FajarBali.co.id Spanyol menjuarai Piala Dunia 2026 dengan 25 dari 26 pemain yang mengangkat trofi merupakan lulusan akademi klub LaLiga, menurut laporan dari Bola. Satu-satunya pengecualian adalah kiper David Raya yang pindah ke Inggris pada usia 16 tahun. Dominasi ini merupakan hasil dari investasi jangka panjang dalam pembinaan pemain muda.

Program National Plan for the Optimisation and Improvement of Youth Academies yang diluncurkan LaLiga pada 2022 menjadi kunci keberhasilan tersebut. Program ini telah memperlihatkan dampak signifikan dengan kemenangan Spanyol di UEFA EURO 2024 dan Piala Dunia 2026.

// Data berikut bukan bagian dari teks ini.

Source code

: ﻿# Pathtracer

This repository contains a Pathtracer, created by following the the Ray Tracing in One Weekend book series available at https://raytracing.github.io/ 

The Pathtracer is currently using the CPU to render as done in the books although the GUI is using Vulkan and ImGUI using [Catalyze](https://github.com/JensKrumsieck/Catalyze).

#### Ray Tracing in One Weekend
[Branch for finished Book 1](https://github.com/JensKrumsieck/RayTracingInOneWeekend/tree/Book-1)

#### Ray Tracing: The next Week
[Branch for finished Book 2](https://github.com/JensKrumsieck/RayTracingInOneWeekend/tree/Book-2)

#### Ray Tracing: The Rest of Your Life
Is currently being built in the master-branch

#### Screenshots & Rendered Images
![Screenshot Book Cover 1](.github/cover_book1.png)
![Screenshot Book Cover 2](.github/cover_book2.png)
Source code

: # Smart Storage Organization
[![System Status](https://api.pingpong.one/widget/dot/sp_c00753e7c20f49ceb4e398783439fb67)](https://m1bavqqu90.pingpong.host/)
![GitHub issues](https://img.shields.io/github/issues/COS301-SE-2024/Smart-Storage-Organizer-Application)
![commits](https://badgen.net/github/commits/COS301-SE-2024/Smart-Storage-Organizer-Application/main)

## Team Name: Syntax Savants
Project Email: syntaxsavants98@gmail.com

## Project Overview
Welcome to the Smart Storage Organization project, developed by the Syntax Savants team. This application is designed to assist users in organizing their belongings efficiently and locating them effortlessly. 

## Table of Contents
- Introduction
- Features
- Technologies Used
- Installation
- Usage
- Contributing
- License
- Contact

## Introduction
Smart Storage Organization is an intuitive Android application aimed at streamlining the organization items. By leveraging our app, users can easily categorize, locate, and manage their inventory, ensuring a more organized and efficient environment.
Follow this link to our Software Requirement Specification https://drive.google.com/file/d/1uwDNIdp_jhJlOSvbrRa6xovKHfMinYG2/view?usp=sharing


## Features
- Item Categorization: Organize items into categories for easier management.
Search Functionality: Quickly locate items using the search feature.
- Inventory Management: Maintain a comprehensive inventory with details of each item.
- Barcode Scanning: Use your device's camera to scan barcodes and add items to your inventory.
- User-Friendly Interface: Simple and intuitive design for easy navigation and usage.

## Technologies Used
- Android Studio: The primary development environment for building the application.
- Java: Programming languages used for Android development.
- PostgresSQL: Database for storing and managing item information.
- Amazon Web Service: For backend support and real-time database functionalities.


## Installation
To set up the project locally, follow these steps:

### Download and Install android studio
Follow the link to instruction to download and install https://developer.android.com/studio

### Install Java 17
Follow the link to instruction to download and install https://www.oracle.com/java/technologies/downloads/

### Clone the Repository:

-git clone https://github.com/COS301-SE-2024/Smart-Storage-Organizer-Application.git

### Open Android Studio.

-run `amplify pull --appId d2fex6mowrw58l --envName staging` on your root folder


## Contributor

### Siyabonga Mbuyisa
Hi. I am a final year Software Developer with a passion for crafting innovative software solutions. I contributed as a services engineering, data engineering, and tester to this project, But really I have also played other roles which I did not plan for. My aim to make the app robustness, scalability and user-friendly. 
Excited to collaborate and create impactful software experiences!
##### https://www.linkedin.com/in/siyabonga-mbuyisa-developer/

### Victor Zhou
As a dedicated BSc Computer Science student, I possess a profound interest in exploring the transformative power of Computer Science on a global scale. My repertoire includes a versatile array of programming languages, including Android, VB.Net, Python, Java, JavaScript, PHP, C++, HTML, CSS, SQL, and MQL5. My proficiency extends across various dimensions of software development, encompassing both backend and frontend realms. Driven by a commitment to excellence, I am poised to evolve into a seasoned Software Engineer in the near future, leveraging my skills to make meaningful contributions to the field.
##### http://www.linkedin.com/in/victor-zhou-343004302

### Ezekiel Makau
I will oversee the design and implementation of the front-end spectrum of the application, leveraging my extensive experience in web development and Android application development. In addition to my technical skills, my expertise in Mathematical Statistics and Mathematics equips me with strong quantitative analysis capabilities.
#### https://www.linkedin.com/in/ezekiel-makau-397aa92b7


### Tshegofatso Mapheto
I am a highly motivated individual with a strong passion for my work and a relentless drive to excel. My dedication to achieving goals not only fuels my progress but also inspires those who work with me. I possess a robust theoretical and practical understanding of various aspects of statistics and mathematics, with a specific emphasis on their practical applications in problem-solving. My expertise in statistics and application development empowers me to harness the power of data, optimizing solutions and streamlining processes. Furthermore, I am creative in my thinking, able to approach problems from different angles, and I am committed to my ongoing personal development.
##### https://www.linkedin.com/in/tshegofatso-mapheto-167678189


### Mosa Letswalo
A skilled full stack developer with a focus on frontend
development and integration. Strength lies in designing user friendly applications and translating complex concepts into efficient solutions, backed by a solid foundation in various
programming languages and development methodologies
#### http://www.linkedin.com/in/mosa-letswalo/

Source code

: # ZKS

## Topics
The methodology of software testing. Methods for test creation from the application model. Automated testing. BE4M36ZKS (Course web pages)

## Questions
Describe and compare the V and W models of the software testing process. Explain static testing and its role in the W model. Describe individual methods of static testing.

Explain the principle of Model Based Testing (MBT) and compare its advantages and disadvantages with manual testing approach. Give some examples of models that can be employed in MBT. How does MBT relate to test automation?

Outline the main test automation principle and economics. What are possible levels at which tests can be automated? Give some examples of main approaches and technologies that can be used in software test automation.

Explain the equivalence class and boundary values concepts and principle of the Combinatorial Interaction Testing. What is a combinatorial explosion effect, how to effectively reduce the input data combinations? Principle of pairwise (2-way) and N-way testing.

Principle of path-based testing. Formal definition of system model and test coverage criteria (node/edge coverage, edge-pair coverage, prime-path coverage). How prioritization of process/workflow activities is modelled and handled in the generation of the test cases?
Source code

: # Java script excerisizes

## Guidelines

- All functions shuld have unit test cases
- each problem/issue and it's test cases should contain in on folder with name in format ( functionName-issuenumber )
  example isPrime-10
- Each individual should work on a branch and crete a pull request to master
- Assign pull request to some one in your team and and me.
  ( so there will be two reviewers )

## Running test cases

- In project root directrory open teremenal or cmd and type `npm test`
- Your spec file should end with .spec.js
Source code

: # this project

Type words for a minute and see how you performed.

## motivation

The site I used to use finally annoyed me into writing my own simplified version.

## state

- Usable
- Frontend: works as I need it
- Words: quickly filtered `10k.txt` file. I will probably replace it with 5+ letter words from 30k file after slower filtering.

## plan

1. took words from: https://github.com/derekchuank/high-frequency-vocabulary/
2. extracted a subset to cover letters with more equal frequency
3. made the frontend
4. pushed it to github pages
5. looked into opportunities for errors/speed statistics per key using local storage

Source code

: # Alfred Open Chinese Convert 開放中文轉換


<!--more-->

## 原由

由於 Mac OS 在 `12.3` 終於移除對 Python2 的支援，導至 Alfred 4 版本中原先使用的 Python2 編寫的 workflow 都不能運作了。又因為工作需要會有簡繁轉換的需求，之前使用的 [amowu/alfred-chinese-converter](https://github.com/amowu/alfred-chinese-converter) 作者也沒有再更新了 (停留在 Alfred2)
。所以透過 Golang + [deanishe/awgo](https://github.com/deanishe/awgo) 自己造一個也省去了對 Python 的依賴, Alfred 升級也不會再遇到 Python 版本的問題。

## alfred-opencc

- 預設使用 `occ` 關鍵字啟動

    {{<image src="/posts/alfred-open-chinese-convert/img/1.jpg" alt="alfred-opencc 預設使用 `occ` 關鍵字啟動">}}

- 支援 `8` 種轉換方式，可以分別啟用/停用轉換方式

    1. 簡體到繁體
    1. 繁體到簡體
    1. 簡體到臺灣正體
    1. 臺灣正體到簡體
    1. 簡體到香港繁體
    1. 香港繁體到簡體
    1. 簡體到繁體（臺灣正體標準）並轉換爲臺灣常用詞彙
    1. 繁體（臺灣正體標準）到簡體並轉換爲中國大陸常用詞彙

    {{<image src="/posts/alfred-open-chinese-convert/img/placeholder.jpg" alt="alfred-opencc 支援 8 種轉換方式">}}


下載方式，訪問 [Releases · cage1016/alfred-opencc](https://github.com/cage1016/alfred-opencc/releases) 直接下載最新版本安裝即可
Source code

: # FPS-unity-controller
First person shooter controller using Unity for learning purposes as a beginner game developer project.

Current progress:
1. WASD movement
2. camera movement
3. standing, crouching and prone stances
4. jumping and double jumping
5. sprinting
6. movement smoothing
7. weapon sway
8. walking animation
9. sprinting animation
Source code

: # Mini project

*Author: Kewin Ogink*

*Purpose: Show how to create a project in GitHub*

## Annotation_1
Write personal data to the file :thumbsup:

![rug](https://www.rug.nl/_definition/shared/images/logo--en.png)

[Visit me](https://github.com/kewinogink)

Program ini bertujuan meningkatkan kualitas akademi sepak bola profesional di seluruh Spanyol dengan standar pembinaan yang merata dan profesional.

"Dengan basis lulusan akademi yang kuat, Spanyol mampu bersaing konsisten di ajang besar," ujar sumber dari LaLiga, sebagaimana dilansir dari Bola.

Salah satu inovasi penting adalah sertifikasi independen pertama di dunia untuk menilai kualitas akademi sepak bola profesional, yang dikembangkan bersama AENOR. "Sertifikasi ini memastikan proses pembinaan berjalan konsisten dan menjaga kualitas talenta di seluruh klub peserta," kata perwakilan LaLiga.

Selain itu, kompetisi usia muda yang kompetitif di Spanyol memberikan pemain pengalaman lebih dari 500 pertandingan sebelum masuk ke level profesional. Metodologi pelatihan menitikberatkan pada pemahaman permainan, pengambilan keputusan, dan kecerdasan taktis, sehingga pemain tidak hanya terampil secara teknik tetapi juga mampu beradaptasi dengan berbagai gaya bermain. Transisi ke level profesional juga didukung oleh tim cadangan klub LaLiga yang berlaga di liga nasional, memberi pengalaman kompetitif bagi pemain muda.

Hal ini terbukti pada musim 2026/2027 ketika Real Sociedad B dan Celta Fortuna berlaga di LaLiga Hypermotion, memperkuat jalur menuju sepak bola profesional di Spanyol.

Keberhasilan Spanyol mengukuhkan posisi negara ini sebagai pusat pengembangan talenta dunia sepak bola, dengan prestasi yang didukung oleh sistem pembinaan berkelanjutan dan terstruktur.